#### Task brief
Restate the data below, keeping every line the same.

[Task input Boundary: Start]

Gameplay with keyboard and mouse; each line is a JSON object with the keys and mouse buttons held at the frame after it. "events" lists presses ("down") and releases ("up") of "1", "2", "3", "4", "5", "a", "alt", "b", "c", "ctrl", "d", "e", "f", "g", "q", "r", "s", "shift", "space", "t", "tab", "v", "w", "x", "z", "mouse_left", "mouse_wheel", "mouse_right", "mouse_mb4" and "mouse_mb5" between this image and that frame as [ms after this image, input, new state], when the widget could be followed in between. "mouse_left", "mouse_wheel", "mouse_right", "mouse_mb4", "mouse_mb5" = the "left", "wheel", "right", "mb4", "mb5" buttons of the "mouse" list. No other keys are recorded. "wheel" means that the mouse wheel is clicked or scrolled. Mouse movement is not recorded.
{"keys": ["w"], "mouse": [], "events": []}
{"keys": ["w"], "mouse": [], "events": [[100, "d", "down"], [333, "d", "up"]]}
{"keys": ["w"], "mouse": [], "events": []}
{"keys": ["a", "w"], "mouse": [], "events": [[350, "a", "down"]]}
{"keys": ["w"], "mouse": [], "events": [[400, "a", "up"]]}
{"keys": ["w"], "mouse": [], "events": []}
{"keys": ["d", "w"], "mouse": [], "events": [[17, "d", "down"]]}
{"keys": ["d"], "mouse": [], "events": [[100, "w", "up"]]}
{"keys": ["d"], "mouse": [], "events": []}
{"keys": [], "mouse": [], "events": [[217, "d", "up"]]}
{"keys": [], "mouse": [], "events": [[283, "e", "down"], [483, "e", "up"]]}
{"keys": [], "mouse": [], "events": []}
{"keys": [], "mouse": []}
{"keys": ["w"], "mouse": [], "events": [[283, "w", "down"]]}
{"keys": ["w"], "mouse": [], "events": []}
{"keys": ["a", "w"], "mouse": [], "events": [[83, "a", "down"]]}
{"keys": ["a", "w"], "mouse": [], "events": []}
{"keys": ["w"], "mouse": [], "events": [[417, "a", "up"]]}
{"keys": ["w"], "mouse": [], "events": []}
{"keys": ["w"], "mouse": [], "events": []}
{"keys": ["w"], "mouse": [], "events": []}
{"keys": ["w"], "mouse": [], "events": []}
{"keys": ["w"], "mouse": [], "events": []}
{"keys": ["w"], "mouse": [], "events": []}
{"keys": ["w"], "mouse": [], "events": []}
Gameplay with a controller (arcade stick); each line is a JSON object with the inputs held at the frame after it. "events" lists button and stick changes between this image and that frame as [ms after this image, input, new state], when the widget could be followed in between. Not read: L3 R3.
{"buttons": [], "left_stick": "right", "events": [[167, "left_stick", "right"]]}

[Task input Boundary: End]

#### Task output
Gameplay with keyboard and mouse; each line is a JSON object with the keys and mouse buttons held at the frame after it. "events" lists presses ("down") and releases ("up") of "1", "2", "3", "4", "5", "a", "alt", "b", "c", "ctrl", "d", "e", "f", "g", "q", "r", "s", "shift", "space", "t", "tab", "v", "w", "x", "z", "mouse_left", "mouse_wheel", "mouse_right", "mouse_mb4" and "mouse_mb5" between this image and that frame as [ms after this image, input, new state], when the widget could be followed in between. "mouse_left", "mouse_wheel", "mouse_right", "mouse_mb4", "mouse_mb5" = the "left", "wheel", "right", "mb4", "mb5" buttons of the "mouse" list. No other keys are recorded. "wheel" means that the mouse wheel is clicked or scrolled. Mouse movement is not recorded.
{"keys": ["w"], "mouse": [], "events": []}
{"keys": ["w"], "mouse": [], "events": [[100, "d", "down"], [333, "d", "up"]]}
{"keys": ["w"], "mouse": [], "events": []}
{"keys": ["a", "w"], "mouse": [], "events": [[350, "a", "down"]]}
{"keys": ["w"], "mouse": [], "events": [[400, "a", "up"]]}
{"keys": ["w"], "mouse": [], "events": []}
{"keys": ["d", "w"], "mouse": [], "events": [[17, "d", "down"]]}
{"keys": ["d"], "mouse": [], "events": [[100, "w", "up"]]}
{"keys": ["d"], "mouse": [], "events": []}
{"keys": [], "mouse": [], "events": [[217, "d", "up"]]}
{"keys": [], "mouse": [], "events": [[283, "e", "down"], [483, "e", "up"]]}
{"keys": [], "mouse": [], "events": []}
{"keys": [], "mouse": []}
{"keys": ["w"], "mouse": [], "events": [[283, "w", "down"]]}
{"keys": ["w"], "mouse": [], "events": []}
{"keys": ["a", "w"], "mouse": [], "events": [[83, "a", "down"]]}
{"keys": ["a", "w"], "mouse": [], "events": []}
{"keys": ["w"], "mouse": [], "events": [[417, "a", "up"]]}
{"keys": ["w"], "mouse": [], "events": []}
{"keys": ["w"], "mouse": [], "events": []}
{"keys": ["w"], "mouse": [], "events": []}
{"keys": ["w"], "mouse": [], "events": []}
{"keys": ["w"], "mouse": [], "events": []}
{"keys": ["w"], "mouse": [], "events": []}
{"keys": ["w"], "mouse": [], "events": []}
Gameplay with a controller (arcade stick); each line is a JSON object with the inputs held at the frame after it. "events" lists button and stick changes between this image and that frame as [ms after this image, input, new state], when the widget could be followed in between. Not read: L3 R3.
{"buttons": [], "left_stick": "right", "events": [[167, "left_stick", "right"]]}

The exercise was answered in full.